About this task: Continue the article on veterinary research with large data collections, starting immediately after its final sentence.

Dr. Sian Durward-Akhurst (right) collects cardiac data from a horse. 
Photo courtesy of Sian Durward-Akhurst. 

The bank currently houses 550 samples from horses that have been evaluated for cardiac arrhythmias and aims to amass 1,200 total. Durward-Akhurst is part of a team that’s using the bank of genetic data to identify genes that predispose some racehorses not only to arrhythmias but to cardiac arrest and sudden death due to the condition. 

Currently, all genetic discovery in horses relies on one fully sequenced genome, from a mare named Twilight, who lives at Cornell University. But only having one genome to reference can mask variation. 

“If both Twilight and another horse have a variant that causes disease, we’re not going to catch it because they’re the same,” Durward-Akhurst says. “But by relying on a big dataset, we can use whole genome sequencing on a large number of individuals, to give us a picture of what is going on in the population.”

Once UMN researchers identify key genetic variants, “It won’t be as simple as we will never breed certain horses together,” says Durward-Akhurst, noting that there are several reasons, including the impracticality of removing thoroughbred racehorses from the breeding pool, especially closed-book studs. “Most diseases are also not caused by one gene, but rather by a combination of genes. But understanding which horses carry specific genes can give us a genetic risk score.”

Armed with that knowledge, veterinarians can more closely monitor horses with mutations in certain genes that put them at higher risk for sudden death during training or a race.


Managing disease outbreaks 

The UMN’s massive collections of data are also informing farming, and how producers can manage some of the most insidious diseases facing livestock. 

“The Veterinary Diagnostics Lab does a great deal of diagnostic work for the swine industry to detect and monitor infectious diseases. All of this information sits in databases, and the accumulation of that over many years becomes a huge data resource for research,” says Kimberly VanderWaal, PhD, an associate professor in the Department of Veterinary Population Medicine (VPM).

She and her team have zeroed in on Porcine Reproductive and Respiratory Syndrome (PRRS), which is considered to have the largest impact on pig production. The RNA virus that causes the disease is extremely good at mutating, and when a new outbreak emerges, sequenced samples from infected pigs hold clues about what strain of PRRS a farm has and where the infection came from. The virus is one of the most sequenced in the world––SARS-CoV-2 is the most sequenced––and the VDL generates about 1,000 different sequences for PRRS every year.

Stored items:
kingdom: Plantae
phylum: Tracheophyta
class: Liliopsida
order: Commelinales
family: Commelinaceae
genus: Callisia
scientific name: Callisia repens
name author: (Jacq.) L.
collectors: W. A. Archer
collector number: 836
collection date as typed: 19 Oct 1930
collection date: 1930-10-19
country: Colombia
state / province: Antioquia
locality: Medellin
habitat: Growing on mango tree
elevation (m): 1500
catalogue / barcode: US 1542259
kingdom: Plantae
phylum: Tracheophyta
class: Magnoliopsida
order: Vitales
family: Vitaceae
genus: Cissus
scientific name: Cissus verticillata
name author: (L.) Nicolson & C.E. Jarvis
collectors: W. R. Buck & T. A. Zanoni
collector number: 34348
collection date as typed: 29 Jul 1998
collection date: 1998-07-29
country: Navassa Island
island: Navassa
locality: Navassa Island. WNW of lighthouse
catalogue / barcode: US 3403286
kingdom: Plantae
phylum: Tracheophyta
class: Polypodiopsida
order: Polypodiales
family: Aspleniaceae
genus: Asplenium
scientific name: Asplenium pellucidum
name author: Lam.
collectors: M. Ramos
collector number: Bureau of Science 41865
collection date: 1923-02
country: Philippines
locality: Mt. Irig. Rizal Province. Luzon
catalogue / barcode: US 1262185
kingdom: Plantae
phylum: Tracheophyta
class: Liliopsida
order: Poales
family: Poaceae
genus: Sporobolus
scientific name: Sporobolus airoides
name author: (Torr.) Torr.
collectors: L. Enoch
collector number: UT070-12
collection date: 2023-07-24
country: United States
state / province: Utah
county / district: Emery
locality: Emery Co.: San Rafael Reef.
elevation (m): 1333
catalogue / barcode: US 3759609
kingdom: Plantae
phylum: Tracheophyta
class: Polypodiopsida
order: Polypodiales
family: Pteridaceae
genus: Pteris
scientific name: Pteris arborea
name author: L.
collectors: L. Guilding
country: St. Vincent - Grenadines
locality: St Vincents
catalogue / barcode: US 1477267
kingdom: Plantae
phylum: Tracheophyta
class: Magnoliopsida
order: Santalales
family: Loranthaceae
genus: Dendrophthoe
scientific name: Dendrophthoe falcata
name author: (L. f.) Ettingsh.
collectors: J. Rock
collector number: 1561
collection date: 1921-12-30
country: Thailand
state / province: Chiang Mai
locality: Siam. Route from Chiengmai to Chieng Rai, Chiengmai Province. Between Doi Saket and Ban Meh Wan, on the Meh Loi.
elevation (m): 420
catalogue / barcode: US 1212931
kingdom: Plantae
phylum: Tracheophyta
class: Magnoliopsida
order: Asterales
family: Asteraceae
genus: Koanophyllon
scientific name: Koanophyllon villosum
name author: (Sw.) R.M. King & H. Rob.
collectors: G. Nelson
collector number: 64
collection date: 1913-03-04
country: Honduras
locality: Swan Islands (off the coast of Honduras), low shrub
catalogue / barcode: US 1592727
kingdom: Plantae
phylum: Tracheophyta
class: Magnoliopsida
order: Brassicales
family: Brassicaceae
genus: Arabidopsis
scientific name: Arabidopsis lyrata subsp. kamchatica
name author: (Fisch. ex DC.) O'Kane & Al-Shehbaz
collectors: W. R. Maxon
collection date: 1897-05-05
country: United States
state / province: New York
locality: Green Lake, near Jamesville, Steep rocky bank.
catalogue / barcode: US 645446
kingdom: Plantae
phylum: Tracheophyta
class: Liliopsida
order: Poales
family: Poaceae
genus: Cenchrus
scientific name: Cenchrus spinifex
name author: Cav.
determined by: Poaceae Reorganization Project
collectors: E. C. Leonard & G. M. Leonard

Answer to the problem:
Kim VanderWaal develops code to analyze research data on PRRS. Photo courtesy of Kim VanderWaal.

“Having so much data allows us to take a 30,000-foot look at what has been going on with the virus’s evolution over the past 20 years,” says VanderWaal. 

Researchers have been able to track the virus as it mutates, logging how different lineages have ebbed and flowed over time. Just as it’s critical for public health experts to understand how SARS-CoV-2 is changing over time, getting a genetic snapshot of how PRRS has behaved over the past two decades is imperative to keeping the virus at bay. 

“The most concerning part of this is how dynamic the situation is in the field, with newly evolved variants sometimes showing epidemic-like spread. There’s a lot of turnover of which lineages are going around,” VanderWaal says. 

The data also shows that the virus's RNA is evolving in places that could allow it to evade immunity in vaccinated or previously infected pigs. Understanding when and where the virus is changing can inform vaccines that better match circulating strains—but it’s still a tricky task. 

“Part of the question is how different can two PRRS viruses be before infection with one strain is not enough to protect against another anymore,” VanderWaal says. “Keeping up with the current strain really is a moving target, but utilizing data to look at the virus in an aggregate way allows us to start to see things differently.”